Wednesday, October 04, 2006

From the Whole Earth Catalog to Wired, the Geneology of CyberUtopia

From Counterculture to Cyberculture: Stewart Brand, the Whole Earth Network, and the Rise of Digital Utopianism by Fred Turner from The University of Chicago Press is a book I hope to buy and read because The Whole Earth Catalog, co-edited by Stewart Brand, was one of my fave books back when everything seemed possible. Here is a quote from the introduction:
To answer these questions, this book traces the previously untold history of an extraordinarily influential group of San Francisco Bay area journalists and entrepreneurs: Stewart Brand and the Whole Earth network. Between the late 1960s and the late 1990s, Brand assembled a network of people and publications that together brokered a series of encounters between bohemian San Francisco and the emerging technology hub of Silicon Valley to the south. In 1968 Brand brought members of the two worlds together in the pages of one of the defining documents of the era, the Whole Earth Catalog. In 1985 he gathered them again on what would become perhaps the most influential computer conferencing system of the decade, the Whole Earth Lectronic Link, or the WELL. Throughout the late 1980s and early 1990s, Brand and other members of the network, including Kevin Kelly, Howard Rheingold, Esther Dyson, and John Perry Barlow, became some of the most-quoted spokespeople for a countercultural vision of the Internet. In 1993 all would help create the magazine that, more than any other, depicted the emerging digital world in revolutionary terms: Wired.

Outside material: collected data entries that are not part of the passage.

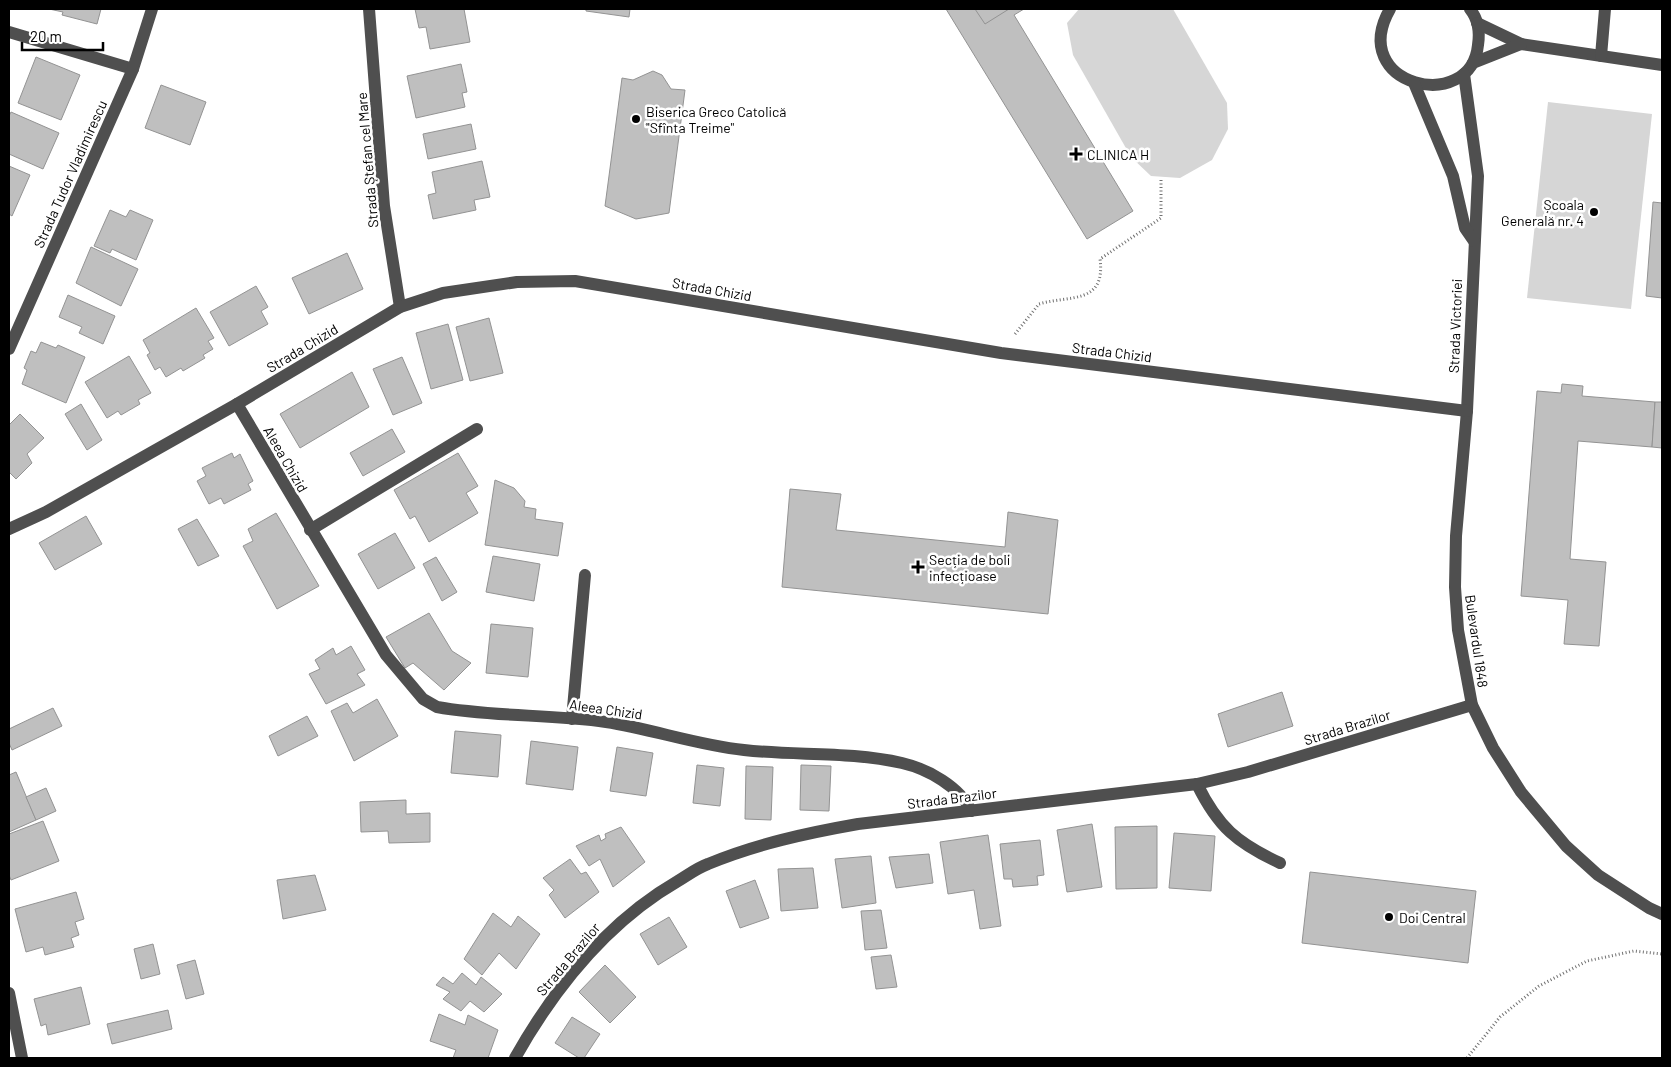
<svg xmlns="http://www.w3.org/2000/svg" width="1671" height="1067" font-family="Barlow,sans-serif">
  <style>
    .green { fill: #d6d6d6 }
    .building { fill: #bfbfbf; stroke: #939393 }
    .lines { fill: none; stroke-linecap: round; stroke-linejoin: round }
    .path { stroke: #717171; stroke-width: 3; stroke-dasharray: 1 2.5; stroke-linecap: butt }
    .minor { stroke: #4f4f4f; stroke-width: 12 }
    .poi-dot { fill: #000; stroke: #fff; stroke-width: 2 }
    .labels { text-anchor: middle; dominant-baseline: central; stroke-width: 5; stroke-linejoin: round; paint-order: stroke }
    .poi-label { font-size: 14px; fill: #000; stroke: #fff; text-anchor: start }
    .street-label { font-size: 14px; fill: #000; stroke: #fff }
  </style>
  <rect width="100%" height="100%" fill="#fff"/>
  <g class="green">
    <path d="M1079 9H1173L1227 103 1228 129 1212 160 1180 178 1151 176 1131 157 1073 55 1067 23Z"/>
    <path d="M1548 102 1652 114 1631 309 1527 298Z"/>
  </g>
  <g class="building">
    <path d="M49 9H101L97 24 62 15 63 12Z"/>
    <path d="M415 9H464L470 42 430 49 426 27 419 28Z"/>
    <path d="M586 9H630L629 17 586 11Z"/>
    <path d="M946 9H1024L1014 15 1133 211 1087 239Z"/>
    <path d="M975 9H1009L985 24Z"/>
    <path d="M36 57 80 75 61 120 18 103Z"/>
    <path d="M461 64 467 92 462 93 465 107 416 118 407 76Z"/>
    <path d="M653 71 662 75 671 89 685 90 669 213 636 219 605 206 622 78 633 80Z"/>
    <path d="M161 85 206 102 190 145 145 128Z"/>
    <path d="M11 112 59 133 43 169 9 154V116Z"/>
    <path d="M471 124 476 149 428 159 423 134Z"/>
    <path d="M482 161 490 197 474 200 476 210 433 219 428 195 436 193 432 172Z"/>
    <path d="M9 166 30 175 12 216 9 214Z"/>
    <path d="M1653 202 1662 203V298L1646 296Z"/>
    <path d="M110 210 126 217 130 210 153 220 136 260 112 249 110 253 94 246Z"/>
    <path d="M91 247 138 269 121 306 76 283Z"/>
    <path d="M347 253 363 289 309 314 292 278Z"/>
    <path d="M256 286 268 307 261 311 268 324 229 346 210 312Z"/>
    <path d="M68 295 115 316 103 344 79 333 82 327 59 317Z"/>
    <path d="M196 308 214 338 208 341 213 349 203 355 205 358 183 371 181 368 166 377 160 367 155 370 147 355 150 353 143 340Z"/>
    <path d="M489 318 503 373 470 381 456 327Z"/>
    <path d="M448 324 463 380 431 389 416 333Z"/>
    <path d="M41 342 56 348 58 345 85 357 66 403 22 384 27 370 24 368 31 351 36 353Z"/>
    <path d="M129 356 151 393 138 400 140 404 121 415 118 411 107 418 85 382Z"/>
    <path d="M402 357 422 403 393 415 373 369Z"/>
    <path d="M352 372 369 407 300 448 280 414Z"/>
    <path d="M1562 384 1583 386 1582 396 1655 402 1652 447 1578 441 1570 559 1606 562 1599 646 1564 644 1568 600 1521 596 1537 391 1561 393Z"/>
    <path d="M1655 402H1662V448L1652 447Z"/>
    <path d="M81 404 102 440 87 450 65 414Z"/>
    <path d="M20 414 44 438 27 454 32 463 16 479 9 472V425Z"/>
    <path d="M392 429 405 452 363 476 350 453Z"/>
    <path d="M232 453 234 458 240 454 253 481 248 484 251 490 224 504 221 498 209 504 197 481 206 476 202 468Z"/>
    <path d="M458 453 478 486 466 493 478 513 429 542 415 516 410 519 394 490Z"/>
    <path d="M495 480 514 488 525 501 524 507 536 509 535 519 563 523 558 556 485 545Z"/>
    <path d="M790 489 841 494 836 530 1005 547 1008 512 1058 520 1048 614 782 587Z"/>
    <path d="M276 513 319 586 277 609 243 546 253 541 248 529Z"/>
    <path d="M86 516 102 544 55 570 39 543Z"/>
    <path d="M197 519 219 556 198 566 178 529Z"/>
    <path d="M395 533 415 568 378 589 358 554Z"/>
    <path d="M493 556 540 564 534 601 486 592Z"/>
    <path d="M436 557 457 592 442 601 423 564Z"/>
    <path d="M429 613 452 651 471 663 444 690 413 663 405 668 386 637Z"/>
    <path d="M491 624 533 628 528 677 486 673Z"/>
    <path d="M351 646 365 670 357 674 365 685 326 704 309 674 320 669 315 660 333 648 336 655Z"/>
    <path d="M1282 692 1293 726 1228 747 1218 714Z"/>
    <path d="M377 699 398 736 354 761 331 711 347 703 353 713Z"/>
    <path d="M53 708 62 726 12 750 9 743V729Z"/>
    <path d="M307 716 318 736 278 756 269 736Z"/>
    <path d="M455 731 501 735 498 777 451 773Z"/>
    <path d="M531 741 578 747 573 790 526 784Z"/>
    <path d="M617 747 653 753 646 796 610 791Z"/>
    <path d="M697 765 724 768 720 806 693 803Z"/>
    <path d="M801 765 831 766 829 811 800 810Z"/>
    <path d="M746 766 773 767 771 820 745 819Z"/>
    <path d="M16 772 36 820 9 832V775Z"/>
    <path d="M46 788 56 811 36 820 26 797Z"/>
    <path d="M406 800V814L430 813V842L389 843 388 831 361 832 360 802Z"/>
    <path d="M43 821 59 861 11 880 9 875V834Z"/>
    <path d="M1092 824 1102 887 1067 892 1057 830Z"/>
    <path d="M1157 826V888L1116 889 1115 827Z"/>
    <path d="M621 827 645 862 613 887 600 859 589 866 576 846 599 835 601 841 606 838 605 834Z"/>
    <path d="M1174 833 1215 836 1211 891 1169 888Z"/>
    <path d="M988 835 1001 926 980 929 974 890 948 894 940 842Z"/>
    <path d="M1040 840 1044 875 1037 876 1038 885 1013 887 1012 879H1004L1000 844Z"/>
    <path d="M929 854 933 883 896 888 889 857Z"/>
    <path d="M871 856 876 903 842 908 835 859Z"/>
    <path d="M570 859 581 874 586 872 599 892 565 918 549 895 554 890 543 878Z"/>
    <path d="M813 868 818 908 781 911 778 869Z"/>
    <path d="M1310 872 1476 891 1468 963 1302 943Z"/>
    <path d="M315 875 326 910 283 919 277 880Z"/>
    <path d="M755 880 769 918 740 928 726 891Z"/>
    <path d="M76 892 84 919 75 922 79 935 71 938 74 947 45 955 43 947 26 952 15 909Z"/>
    <path d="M881 910 887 948 865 950 861 911Z"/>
    <path d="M493 913 511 927 518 916 540 934 516 969 499 953 482 975 464 959Z"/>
    <path d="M669 917 687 947 658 965 640 934Z"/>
    <path d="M153 944 160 974 141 979 134 949Z"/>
    <path d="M891 955 897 987 876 989 871 957Z"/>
    <path d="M195 960 204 994 186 999 177 965Z"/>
    <path d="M605 965 636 997 610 1023 579 992Z"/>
    <path d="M462 973 476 985 481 977 502 994 484 1012 470 1001 461 1011 443 999 450 992 436 985 443 977 453 984Z"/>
    <path d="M81 987 90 1024 48 1035 46 1024 41 1026 34 999Z"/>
    <path d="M168 1010 172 1029 112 1044 107 1024Z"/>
    <path d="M439 1014 465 1025 468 1015 498 1030 488 1058H453L456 1050 430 1041Z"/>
    <path d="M572 1017 600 1034 584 1058H579L555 1043Z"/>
  </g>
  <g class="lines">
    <g class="path">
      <path d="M1015 334 1039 304C1069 295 1106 305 1100 259L1161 218V179"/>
      <path d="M1467 1058 1500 1017 1539 986 1587 961 1634 951 1662 954"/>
    </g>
    <g class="minor">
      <path d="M369 9 384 206 400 307"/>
      <path d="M1390 9C1346 86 1471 115 1478 45 1480 32 1478 19 1470 9"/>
      <path d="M1477 23 1521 44 1662 65"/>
      <path d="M9 32 133 69"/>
      <path d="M1601 56 1605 9"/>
      <path d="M1473 63 1521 44"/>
      <path d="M1464 74 1478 176 1467 411 1456 536 1455 587 1458 630 1472 705 1493 748 1521 792 1566 846 1598 875 1649 908 1662 914"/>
      <path d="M1414 83 1453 176 1465 228 1474 241"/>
      <path d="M9 349 133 69 152 9"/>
      <path d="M237 404 386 655 423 699 437 707C492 717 550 714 606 722 652 729 697 745 744 750 796 756 850 751 902 763 928 769 960 787 971 811"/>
      <path d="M9 529 46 512 237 404 400 307 443 293 517 282 575 281 1001 353 1467 411"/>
      <path d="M310 530 477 429"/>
      <path d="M572 719 585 575"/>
      <path d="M1197 784C1218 827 1237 843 1280 863"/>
      <path d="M9 993 22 1058"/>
      <path d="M515 1058C555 987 607 922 678 881 688 875 697 868 708 864 756 844 807 833 858 824L1197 784 1248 772 1472 705"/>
    </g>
  </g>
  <g class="poi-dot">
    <circle cx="636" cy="119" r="5"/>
    <path d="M1073.5 146.5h5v5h5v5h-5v5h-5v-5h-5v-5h5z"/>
    <circle cx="1594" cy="212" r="5"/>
    <path d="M915.5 559.5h5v5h5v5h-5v5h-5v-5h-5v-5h5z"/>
    <circle cx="1389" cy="917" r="5"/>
  </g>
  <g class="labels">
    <g class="poi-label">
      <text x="646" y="111">Biserica Greco Catolică<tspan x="646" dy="16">"Sfînta Treime"</tspan></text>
      <text x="1087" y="154">CLINICA H</text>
      <text x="1584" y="204" text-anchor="end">Școala<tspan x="1584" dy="16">Generală nr. 4</tspan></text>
      <text x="929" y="559">Secția de boli<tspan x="929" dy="16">infecțioase</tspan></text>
      <text x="1399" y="917">Doi Central</text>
    </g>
    <g class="street-label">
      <text transform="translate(367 160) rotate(-95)">Strada Ștefan cel Mare</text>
      <text transform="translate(70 174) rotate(-66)">Strada Tudor Vladimirescu</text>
      <text transform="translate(712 289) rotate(10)">Strada Chizid</text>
      <text transform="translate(1455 326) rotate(-88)">Strada Victoriei</text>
      <text transform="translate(302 348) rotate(-31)">Strada Chizid</text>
      <text transform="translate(1112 352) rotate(7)">Strada Chizid</text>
      <text transform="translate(286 459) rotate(60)">Aleea Chizid</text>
      <text transform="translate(1477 641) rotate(82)">Bulevardul 1848</text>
      <text transform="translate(606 709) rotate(8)">Aleea Chizid</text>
      <text transform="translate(1347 727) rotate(-17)">Strada Brazilor</text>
      <text transform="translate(952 798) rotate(-7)">Strada Brazilor</text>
      <text transform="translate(568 959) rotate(-50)">Strada Brazilor</text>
    </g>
  </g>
  <rect width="1671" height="1067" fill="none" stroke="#000000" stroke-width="20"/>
  <path d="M22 42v8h81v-8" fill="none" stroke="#000000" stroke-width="2.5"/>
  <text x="30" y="42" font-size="15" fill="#000000" stroke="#ffffff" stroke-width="4" paint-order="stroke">20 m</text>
</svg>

Read the forward here. And another tidbit:
Kevin Kelly, a former editor of the quarterly Whole Earth Review, which had grown out of the original Catalog, helped to bring them all to the pages of Wired. As the magazine's executive editor, he argued that the world was a series of interlocking information systems, all of which were working to corrode the bureaucracies of the industrial era. To Kelly and the other creators of Wired, the suddenly public Internet appeared to be both the infrastructure and the symbol of the new economic era. And if it was, they suggested, then those who built their lives around the Net and those who sought to deregulate the newly networked marketplace might in fact be harbingers of a cultural revolution. In the pages of Wired, at least, this new elite featured the citizens of the WELL, the members of the Global Business Network, and the founders of the Electronic Frontier Foundation—all groups well woven into the fabric of the Whole Earth community—as well as Microsoft's Bill Gates, libertarian pundits such as George Gilder, and, on the cover of one issue, conservative Republican Congressman Newt Gingrich.

To those who think of the 1960s primarily as a break with the decades that went before, the coming together of former counterculturalists, corporate executives, and right-wing politicians and pundits may appear impossibly contradictory. But as the history of the Whole Earth network suggests, it isn't. As they turned away from agonistic politics and toward technology, consciousness, and entrepreneurship as the principles of a new society, the communards of the 1960s developed a utopian vision that was in many ways quite congenial to the insurgent Republicans of the 1990s. Although Newt Gingrich and those around him decried the hedonism of the 1960s counterculture, they shared its widespread affection for empowering technologically enabled elites, for building new businesses, and for rejecting traditional forms of governance. And as they rose to power, more than a few right-wing politicians and executives longed to share the hip credibility of people like Stewart Brand.

Once long ago in Ann Arbor I was invited to travel west to either New Mexico, the Hog Farm, or Modesto, CA.

I chose none of the above, and that has made all the difference.